# DOCUMENT PASSAGE
· · · · · · ·

Lifting lending rate cap won't ease inflation
Although the Bangladesh Bank has removed the interest rate cap to reduce inflation, the move is still not market-driven as the rate's formula remains under the central bank's control.
The Treasury bill rate and the 3% corridor is still set by the central bank. The bank should have left all these rates up to the market.
The new monetary policy has created corridors for liquidity management but the cap on the money flowing into the economy from banks will not play an effective role to reduce inflation.
One of the central bank's policies to reduce inflation was to remove the lending rate cap and set the smart short-term moving average rate of treasury bills with a 3% margin for banks.
With this, the rate remains at the same as the previous level.
The Treasury bill rate currently hovers around 7%. Borrowers who had an interest rate of 9% now have to pay 10%.
However, in the case of CMSMEs and consumer loans, it has been increased by another 1% to 11%. Although interest rates on consumer loans are currently capped at 12%, further reductions in interest rates on these loans are likely to increase inflation.
The monetary policy mentions that the growth of consumer loans has been 22%. Even if the rate falls by another 1% now, the flow of credit will increase, leading to further inflation.
The central bank says it has contractionary monetary policy. Now, if it does not step in where the contraction is needed, it won't play an effective role.
The government borrows from the banking sector to meet the budget deficit. If this loan is taken from the central bank, then the pressure on inflation will increase.
However, it is not clear from where the central bank will provide loans to the government.
The central bank has said that they have purchased Treasury bills due to the liquidity pressure of the banks in the outgoing financial year.
However, it did not clarify what will happen in the new financial year.
If the central bank provides loan support to the government again, then inflation will increase.
Zahid Hussain, former lead economist, World Bank's Dhaka office.
Disclaimer: The content was prepared by TBS correspondent based on an instant reaction over the phone following the announcement of the new monetary policy for the first half of fiscal 2023-24.

· · · · · · ·

# INPUT DATA
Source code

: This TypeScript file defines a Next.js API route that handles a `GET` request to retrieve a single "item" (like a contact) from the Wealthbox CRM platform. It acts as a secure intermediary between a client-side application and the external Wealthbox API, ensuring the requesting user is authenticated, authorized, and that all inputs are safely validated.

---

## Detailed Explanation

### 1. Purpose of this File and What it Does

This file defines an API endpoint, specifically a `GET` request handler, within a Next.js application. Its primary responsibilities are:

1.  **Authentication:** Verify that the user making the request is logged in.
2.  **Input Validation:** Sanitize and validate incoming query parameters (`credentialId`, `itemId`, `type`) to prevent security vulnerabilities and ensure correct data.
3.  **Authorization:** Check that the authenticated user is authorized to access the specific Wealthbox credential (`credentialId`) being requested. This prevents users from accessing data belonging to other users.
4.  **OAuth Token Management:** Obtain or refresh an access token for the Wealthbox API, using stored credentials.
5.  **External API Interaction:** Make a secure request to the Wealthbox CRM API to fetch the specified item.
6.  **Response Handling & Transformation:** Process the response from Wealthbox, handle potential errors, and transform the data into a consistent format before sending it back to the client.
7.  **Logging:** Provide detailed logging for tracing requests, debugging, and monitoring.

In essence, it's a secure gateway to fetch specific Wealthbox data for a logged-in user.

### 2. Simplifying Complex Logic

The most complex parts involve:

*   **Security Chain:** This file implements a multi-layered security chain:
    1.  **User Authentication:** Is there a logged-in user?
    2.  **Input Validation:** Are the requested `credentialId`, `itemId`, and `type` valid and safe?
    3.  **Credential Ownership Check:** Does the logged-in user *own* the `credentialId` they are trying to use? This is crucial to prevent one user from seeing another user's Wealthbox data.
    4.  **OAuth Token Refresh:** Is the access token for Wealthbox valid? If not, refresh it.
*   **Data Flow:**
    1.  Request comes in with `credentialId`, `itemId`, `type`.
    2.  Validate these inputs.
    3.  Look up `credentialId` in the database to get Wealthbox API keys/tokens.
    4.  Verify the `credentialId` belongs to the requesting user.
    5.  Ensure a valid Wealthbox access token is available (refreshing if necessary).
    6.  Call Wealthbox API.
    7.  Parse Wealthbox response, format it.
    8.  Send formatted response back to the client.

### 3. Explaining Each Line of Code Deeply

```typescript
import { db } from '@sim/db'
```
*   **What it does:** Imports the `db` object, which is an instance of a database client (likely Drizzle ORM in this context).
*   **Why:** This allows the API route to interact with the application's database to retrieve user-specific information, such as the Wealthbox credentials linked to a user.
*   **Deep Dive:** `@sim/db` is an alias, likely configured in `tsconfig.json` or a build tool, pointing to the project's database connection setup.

· · · · · · ·

# TASK REQUIREMENTS
a) In the inflation commentary, rewrite the passage that begins at the words "The government borrows" and stops after "to the government.", changing "budget deficit" to "fiscal deficit".
b) List every distinct percentage figure that appears in the inflation commentary.
The items aren't needed for anything here.

# RESULTS BY TASK
a)
The government borrows from the banking sector to meet the fiscal deficit. If this loan is taken from the central bank, then the pressure on inflation will increase.
However, it is not clear from where the central bank will provide loans to the government.

b) 3%, 7%, 9%, 10%, 1%, 11%, 12%, 22%